Le tableau de Leonard de Vinci a donné lieu à de nombreuses hypothèses sur son modèle. S’agissait-il de la duchesse de Francavilla ? De Costanza d’Avalos (la maîtresse de Julien de Médicis) ? De Pacifica Brandano ? D’Isabelle d’Est ? D’un des amants de Léonard ? Ou un autoportrait de Léonard manifestant ainsi son homosexualité ? Ou de sa mère naturelle ? Qu’il n’a jamais connue.
Je me permets donc d’ajouter mon grain de sel.
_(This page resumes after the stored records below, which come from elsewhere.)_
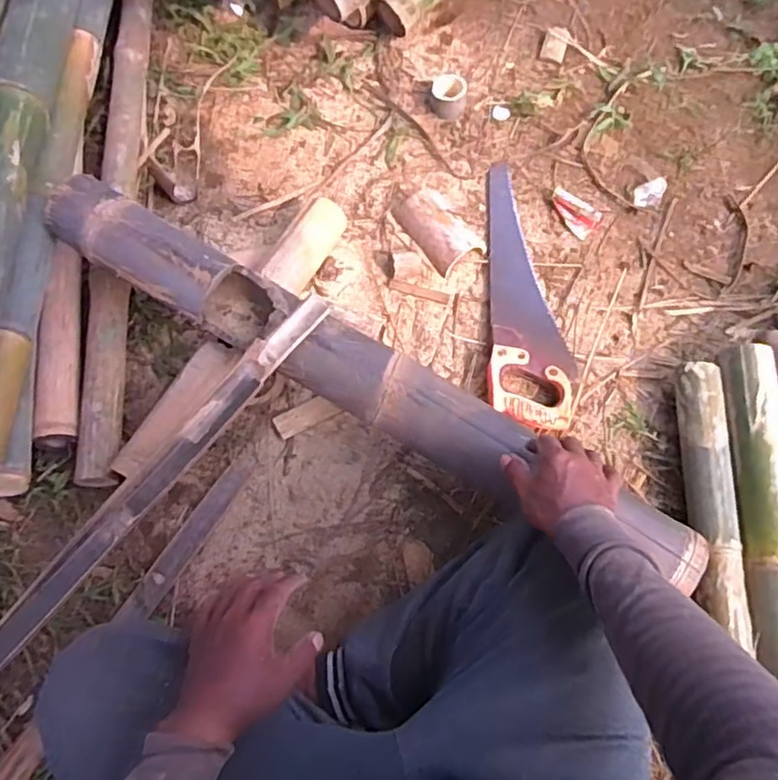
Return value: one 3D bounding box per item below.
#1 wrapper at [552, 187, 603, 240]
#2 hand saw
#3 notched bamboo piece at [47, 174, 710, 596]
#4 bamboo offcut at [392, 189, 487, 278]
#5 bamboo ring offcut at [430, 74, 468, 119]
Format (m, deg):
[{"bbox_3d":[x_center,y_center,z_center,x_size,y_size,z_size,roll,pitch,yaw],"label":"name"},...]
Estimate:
[{"bbox_3d":[0.290,-0.281,0.955,0.088,0.011,0.053,40,75,16],"label":"wrapper"},{"bbox_3d":[0.203,-0.161,0.898,0.118,0.034,0.460,0,69,3],"label":"hand saw"},{"bbox_3d":[-0.043,-0.017,0.755,0.902,0.079,0.098,30,73,8],"label":"notched bamboo piece"},{"bbox_3d":[0.074,-0.261,0.931,0.091,0.048,0.157,-28,70,-8],"label":"bamboo offcut"},{"bbox_3d":[0.101,-0.502,1.027,0.063,0.038,0.072,5,69,4],"label":"bamboo ring offcut"}]

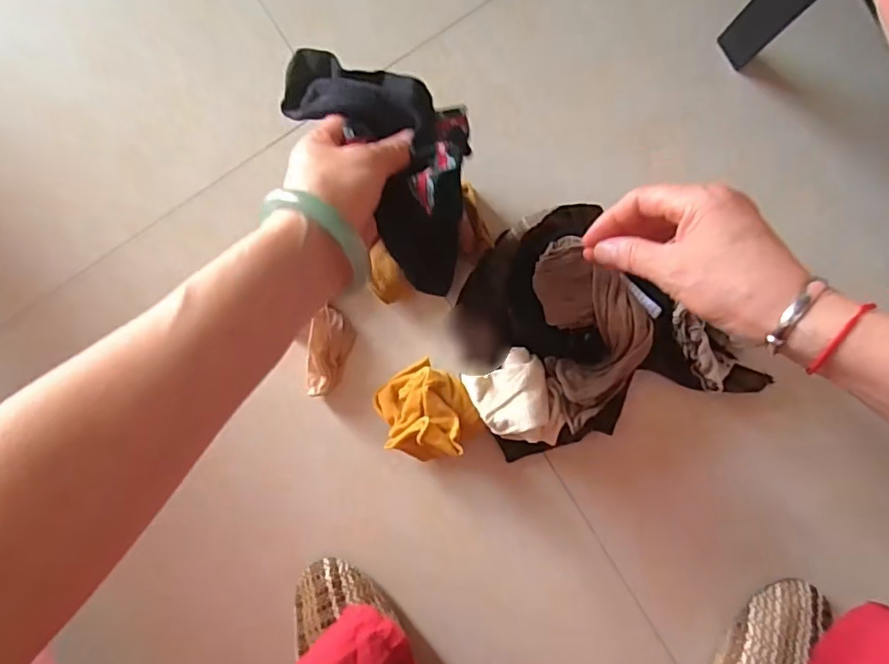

Tout le monde s’arrête devant l’ébauche de sourire énigmatique de la femme peinte, mais regardez bien son visage : les lèvres sont pâles, ce qui cadrerait avec une anémie, mais surtout, elle n’a pas de sourcils (j’ignore si à l’époque on les épilait à ce point) et pas de cils (sauf, peut-être, quelques-uns au coin externe de la paupière supérieurs droite). Si elle figure avec une chevelure, il n’est pas certain qu’il ne s’agissait pas d’une perruque.
Trouvez-vous normale l’absence conjuguée de sourcils et de cils ? Monna Lisa était-elle atteinte d’une pelade décalvante totale (à condition que les cheveux ne soient pas authentiques), ou avait-elle une trichotillomanie qui consiste à tirer sur les poils et/ou les cheveux de façon compulsive et qui touche les femmes dans 90% des cas.
J’attends les protestations véhémentes et pour aggraver mon cas, je dois aussi signaler l'existence d'une petite formation ovalaire au coin interne de l'oeil gauche qui pourrait être un xanthélasma (dépôt de cholestérol).